→ **Your goal**: Copy out every record below exactly as written, but leave out any pictures.
........
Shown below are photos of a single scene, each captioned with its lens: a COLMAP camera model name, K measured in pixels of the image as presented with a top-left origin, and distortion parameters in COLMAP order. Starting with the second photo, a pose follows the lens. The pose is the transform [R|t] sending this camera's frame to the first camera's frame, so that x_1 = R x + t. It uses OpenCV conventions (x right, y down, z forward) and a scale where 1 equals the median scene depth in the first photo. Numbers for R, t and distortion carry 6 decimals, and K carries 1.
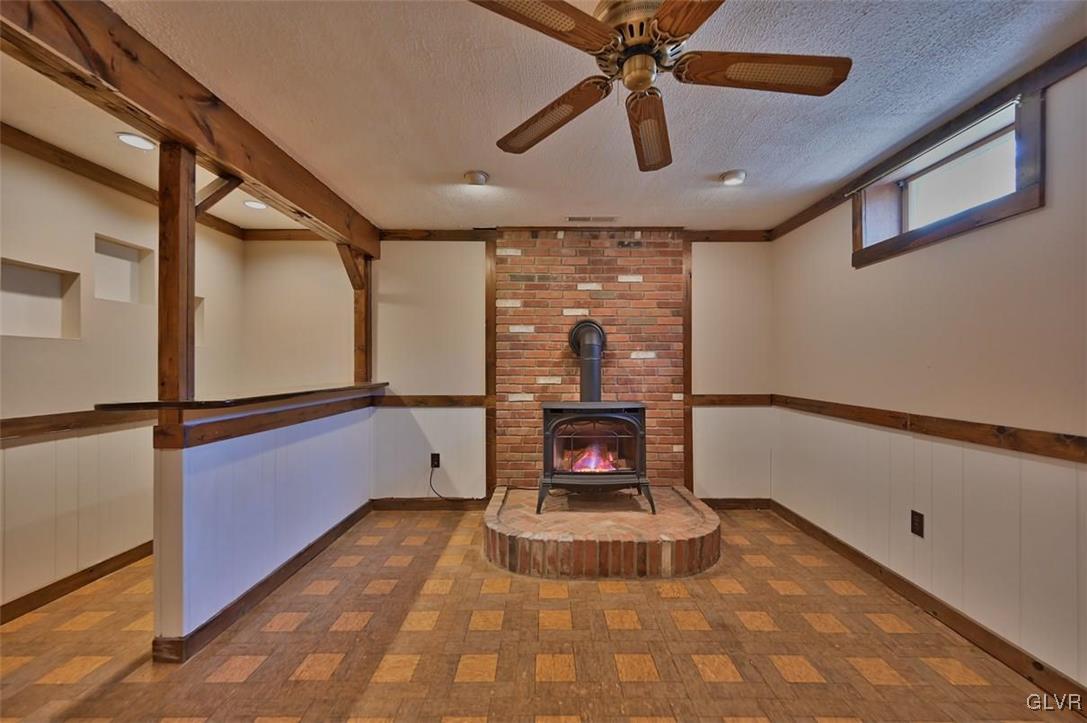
lens RADIAL K [[428.0, 0, 547.9], [0, 428.0, 361.7], [0, 0, 1]] dist [-0.004199, 0.000877]
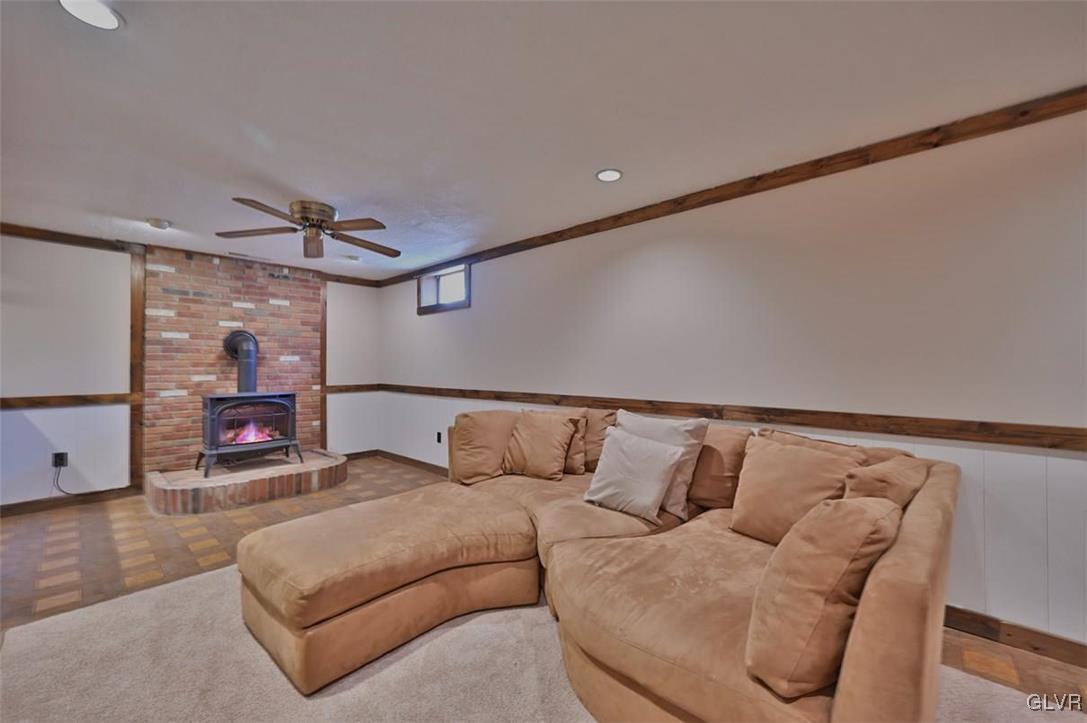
lens RADIAL K [[428.0, 0, 547.5], [0, 428.0, 363.7], [0, 0, 1]] dist [-0.004199, 0.000877]
pose [[0.672234, 0.002081, 0.740336, -0.260244], [-0.005389, 0.999983, 0.002083, -0.005521], [-0.740319, -0.005390, 0.672234, -0.593420]]
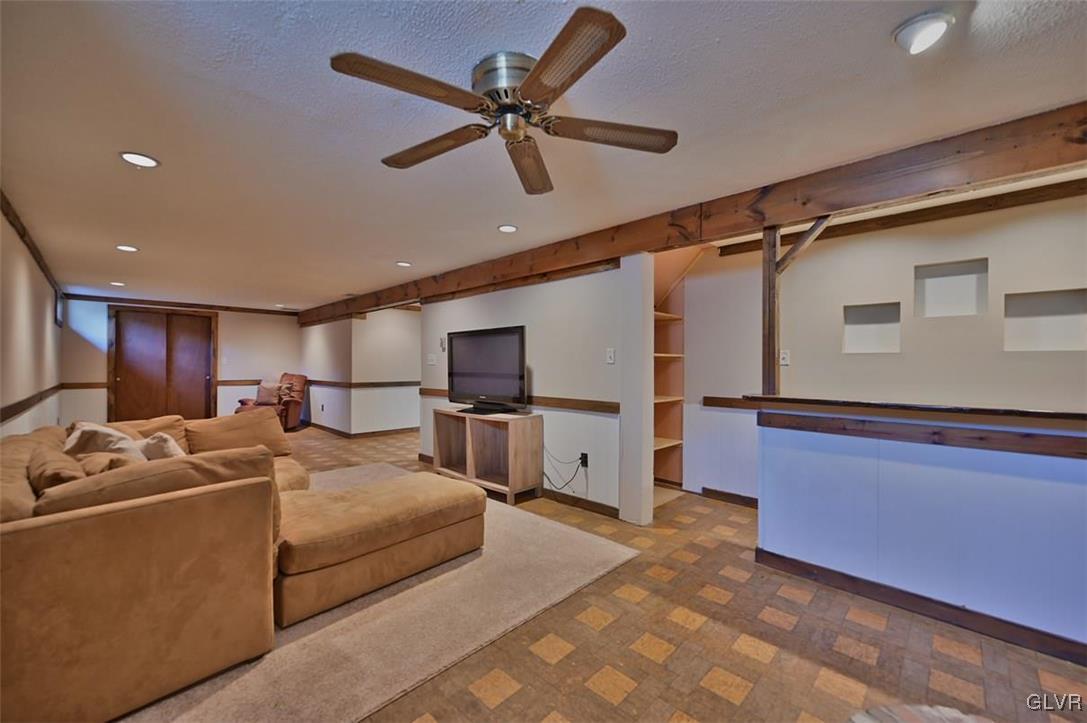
lens RADIAL K [[428.0, 0, 548.1], [0, 428.0, 363.4], [0, 0, 1]] dist [-0.004199, 0.000877]
pose [[-0.692686, -0.002147, -0.721236, 0.429940], [0.003400, 0.999975, -0.006242, -0.010129], [0.721232, -0.006775, -0.692661, 0.819737]]
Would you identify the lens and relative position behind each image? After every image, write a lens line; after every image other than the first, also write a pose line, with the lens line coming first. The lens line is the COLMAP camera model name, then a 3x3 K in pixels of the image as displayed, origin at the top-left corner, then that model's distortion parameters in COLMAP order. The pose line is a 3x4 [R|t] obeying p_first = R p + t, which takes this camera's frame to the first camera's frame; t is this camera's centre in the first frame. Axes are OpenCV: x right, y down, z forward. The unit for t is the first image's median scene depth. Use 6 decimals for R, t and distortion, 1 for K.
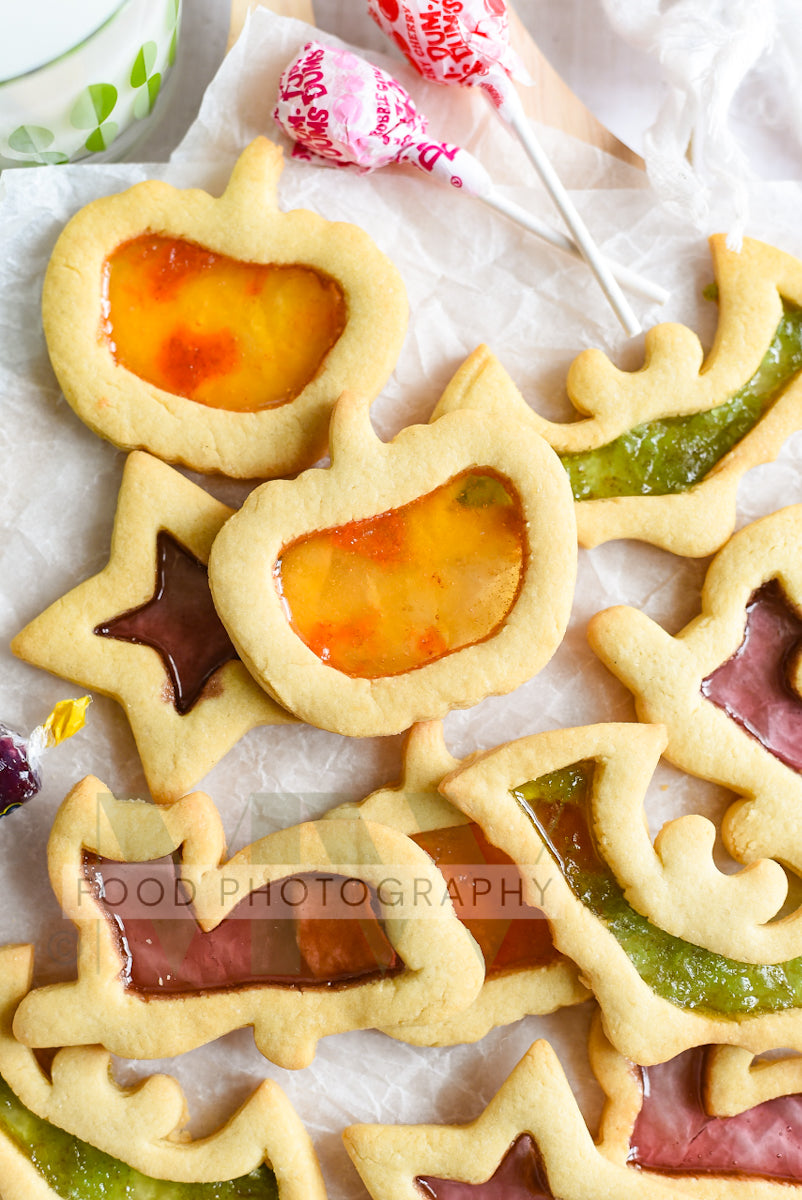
lens RADIAL K [[1912.7, 0, 400.8], [0, 1912.7, 616.5], [0, 0, 1]] dist [-0.152288, 0.004348]
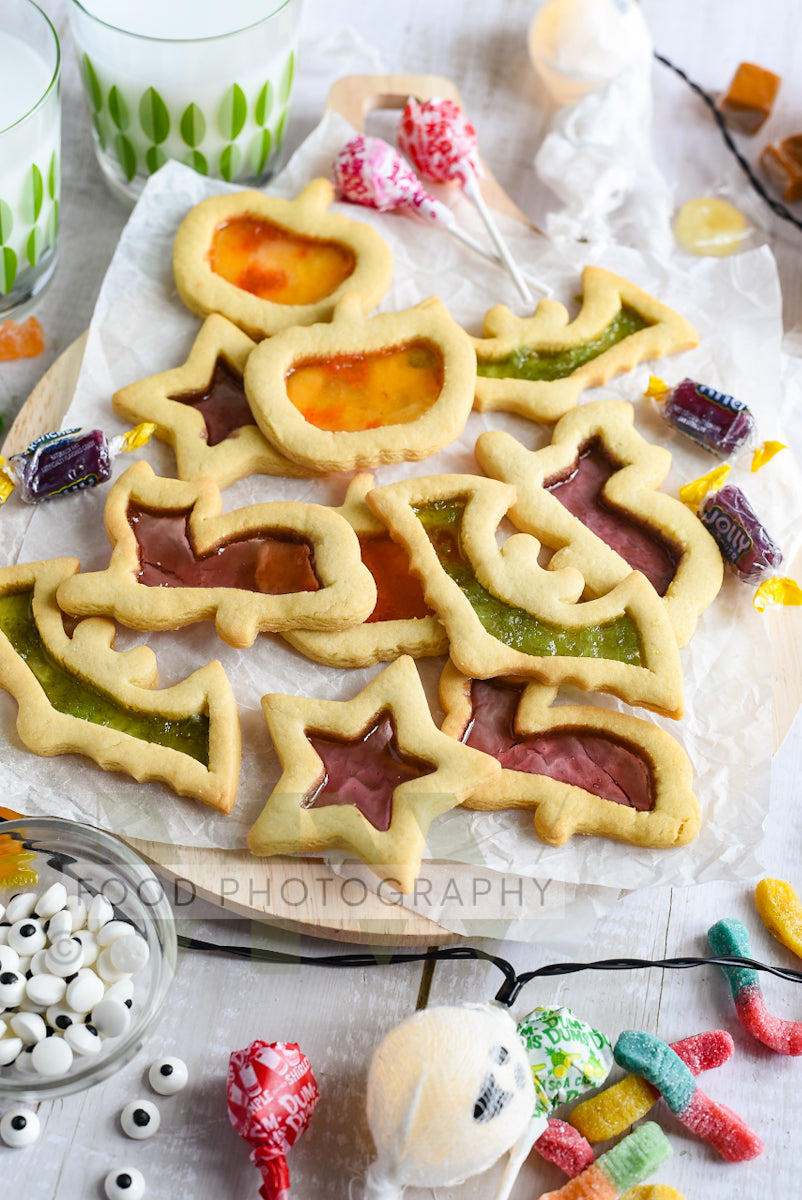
lens RADIAL K [[1859.4, 0, 399.3], [0, 1859.4, 600.6], [0, 0, 1]] dist [-0.150592, 0.008240]
pose [[0.988366, 0.144035, -0.048849, 0.129255], [-0.150091, 0.871746, -0.466403, 0.838105], [-0.024595, 0.468309, 0.883222, -0.282842]]
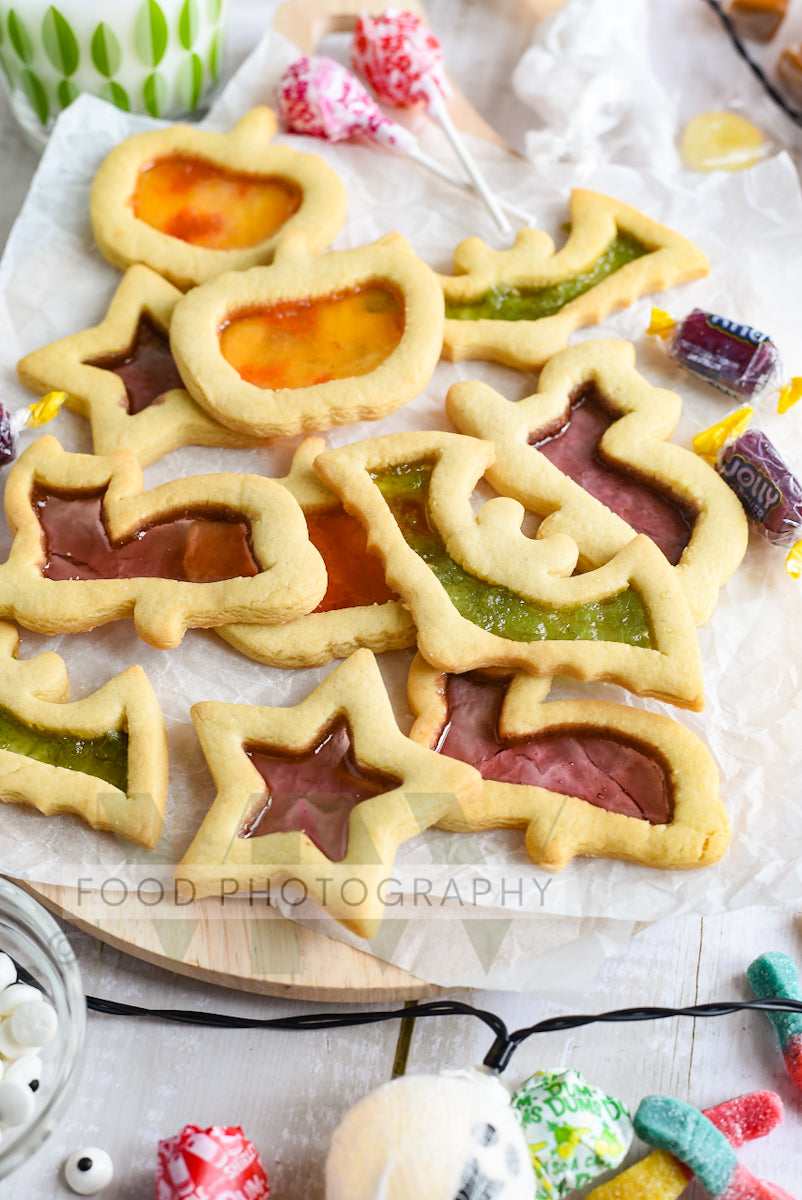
lens RADIAL K [[1885.3, 0, 402.0], [0, 1885.3, 599.9], [0, 0, 1]] dist [-0.154235, 0.004490]
pose [[0.991410, 0.096164, -0.088649, 0.196263], [-0.127133, 0.867733, -0.480497, 0.754035], [0.030717, 0.487639, 0.872505, -0.063072]]
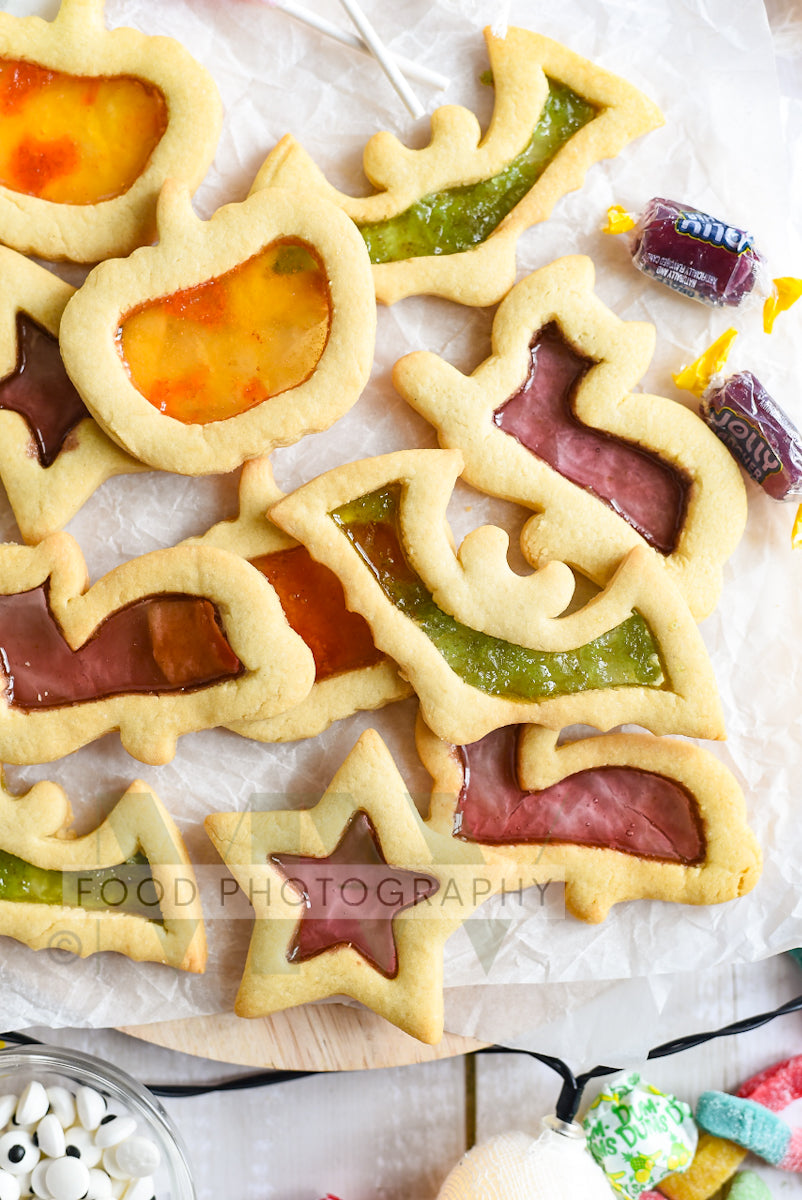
lens RADIAL K [[1883.5, 0, 399.7], [0, 1883.5, 600.9], [0, 0, 1]] dist [-0.150733, 0.014551]
pose [[0.998285, -0.058498, -0.002090, 0.097115], [0.058535, 0.997428, 0.041366, 0.096884], [-0.000335, -0.041418, 0.999142, -0.138594]]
........
→ **Answer to the problem**:
Shown below are photos of a single scene, each captioned with its lens: a COLMAP camera model name, K measured in pixels of the image as presented with a top-left origin, and distortion parameters in COLMAP order. Starting with the second photo, a pose follows the lens. The pose is the transform [R|t] sending this camera's frame to the first camera's frame, so that x_1 = R x + t. It uses OpenCV conventions (x right, y down, z forward) and a scale where 1 equals the median scene depth in the first photo. Numbers for R, t and distortion carry 6 decimals, and K carries 1.
lens RADIAL K [[428.0, 0, 547.9], [0, 428.0, 361.7], [0, 0, 1]] dist [-0.004199, 0.000877]
lens RADIAL K [[428.0, 0, 547.5], [0, 428.0, 363.7], [0, 0, 1]] dist [-0.004199, 0.000877]
pose [[0.672234, 0.002081, 0.740336, -0.260244], [-0.005389, 0.999983, 0.002083, -0.005521], [-0.740319, -0.005390, 0.672234, -0.593420]]
lens RADIAL K [[428.0, 0, 548.1], [0, 428.0, 363.4], [0, 0, 1]] dist [-0.004199, 0.000877]
pose [[-0.692686, -0.002147, -0.721236, 0.429940], [0.003400, 0.999975, -0.006242, -0.010129], [0.721232, -0.006775, -0.692661, 0.819737]]
Would you identify the lens and relative position behind each image? After every image, write a lens line; after every image other than the first, also write a pose line, with the lens line coming first. The lens line is the COLMAP camera model name, then a 3x3 K in pixels of the image as displayed, origin at the top-left corner, then that model's distortion parameters in COLMAP order. The pose line is a 3x4 [R|t] obeying p_first = R p + t, which takes this camera's frame to the first camera's frame; t is this camera's centre in the first frame. Axes are OpenCV: x right, y down, z forward. The unit for t is the first image's median scene depth. Use 6 decimals for R, t and distortion, 1 for K.
lens RADIAL K [[1912.7, 0, 400.8], [0, 1912.7, 616.5], [0, 0, 1]] dist [-0.152288, 0.004348]
lens RADIAL K [[1859.4, 0, 399.3], [0, 1859.4, 600.6], [0, 0, 1]] dist [-0.150592, 0.008240]
pose [[0.988366, 0.144035, -0.048849, 0.129255], [-0.150091, 0.871746, -0.466403, 0.838105], [-0.024595, 0.468309, 0.883222, -0.282842]]
lens RADIAL K [[1885.3, 0, 402.0], [0, 1885.3, 599.9], [0, 0, 1]] dist [-0.154235, 0.004490]
pose [[0.991410, 0.096164, -0.088649, 0.196263], [-0.127133, 0.867733, -0.480497, 0.754035], [0.030717, 0.487639, 0.872505, -0.063072]]
lens RADIAL K [[1883.5, 0, 399.7], [0, 1883.5, 600.9], [0, 0, 1]] dist [-0.150733, 0.014551]
pose [[0.998285, -0.058498, -0.002090, 0.097115], [0.058535, 0.997428, 0.041366, 0.096884], [-0.000335, -0.041418, 0.999142, -0.138594]]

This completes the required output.